Exercise requirements: Continue the news report on pressure against Ugandan radio stations, picking up after its final sentence.

Text shown:
But the onslaught on radio stations, it appears, is not stopping in the countryside. At CBS, Buganda Kingdom’s radio station housed at Mengo in Kampala, recent media reports say CBS management was forced to suspend two vocal MPs, Mukono Municipality’s Betty Nambooze and Mr Nsereko, from the political talk-show Kkiriza oba gaana, hosted by Medi Nsereko.
The station Managing Director, Mr Godfrey Kaaya Kavuma, however, said he had never received any letter from UCC to that effect.

Ms Nambooze, however, said she was called by a “junior person” at CBS who told her that she would no longer be invited for the programme. “And, indeed, I have never been invited again,” Ms Nambooze said.
She added, “maybe the top management was put under informal pressure without a formal letter being written.”

Extracted entries:
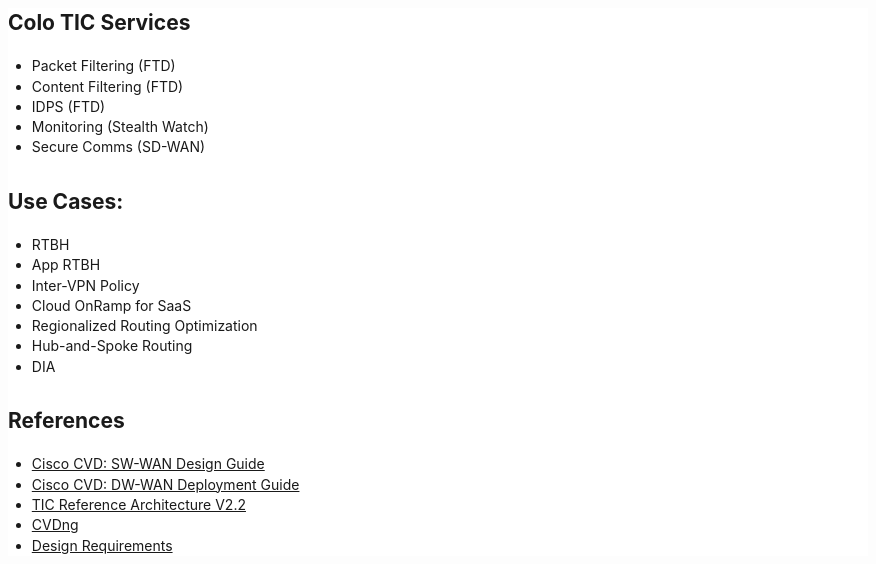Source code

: ## Colo TIC Services
* Packet Filtering (FTD)
* Content Filtering (FTD)
* IDPS (FTD)
* Monitoring (Stealth Watch)
* Secure Comms (SD-WAN)

## Use Cases:
- RTBH
- App RTBH
- Inter-VPN Policy
- Cloud OnRamp for SaaS
- Regionalized Routing Optimization
- Hub-and-Spoke Routing
- DIA



## References
* [Cisco CVD: SW-WAN Design Guide](https://www.cisco.com/c/dam/en/us/td/docs/solutions/CVD/SDWAN/CVD-SD-WAN-Design-2018OCT.pdf)
* [Cisco CVD: DW-WAN Deployment Guide](https://www.cisco.com/c/dam/en/us/td/docs/solutions/CVD/SDWAN/CVD-SD-WAN-Deployment-2018OCT.pdf)
* [TIC Reference Architecture V2.2](https://www.dhs.gov/sites/default/files/publications/TIC_Ref_Arch_v2.2_2017.pdf)
* [CVDng](https://wwwin-github.cisco.com/ciscops/cidr/blob/master/cvdng.md)
* [Design Requirements](requirements.md)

Task answer:
One fears that some of the radio station workers or panelists could suffer the fate of Robert Kalundi Sserumaga, the former host of Radio One’s public affairs programme, Spectrum. Mr Sserumaga has been off air since 2009, when Mr Mutabaazi, then the head of the Broadcasting Council, wrote a letter banning him from hosting the show.
Mr Sserumaga challenged the ban in court but the case has never been heard to date.

It remains to be seen whether the heightened onslaught on media outlets will stem the “indiscipline” which the president complains about.
In the meantime, human rights defenders and journalists groups have protested the restriction of the already relatively narrow space to freely enjoy the constitutional right to freedom of expression, which includes freedom of the press (media).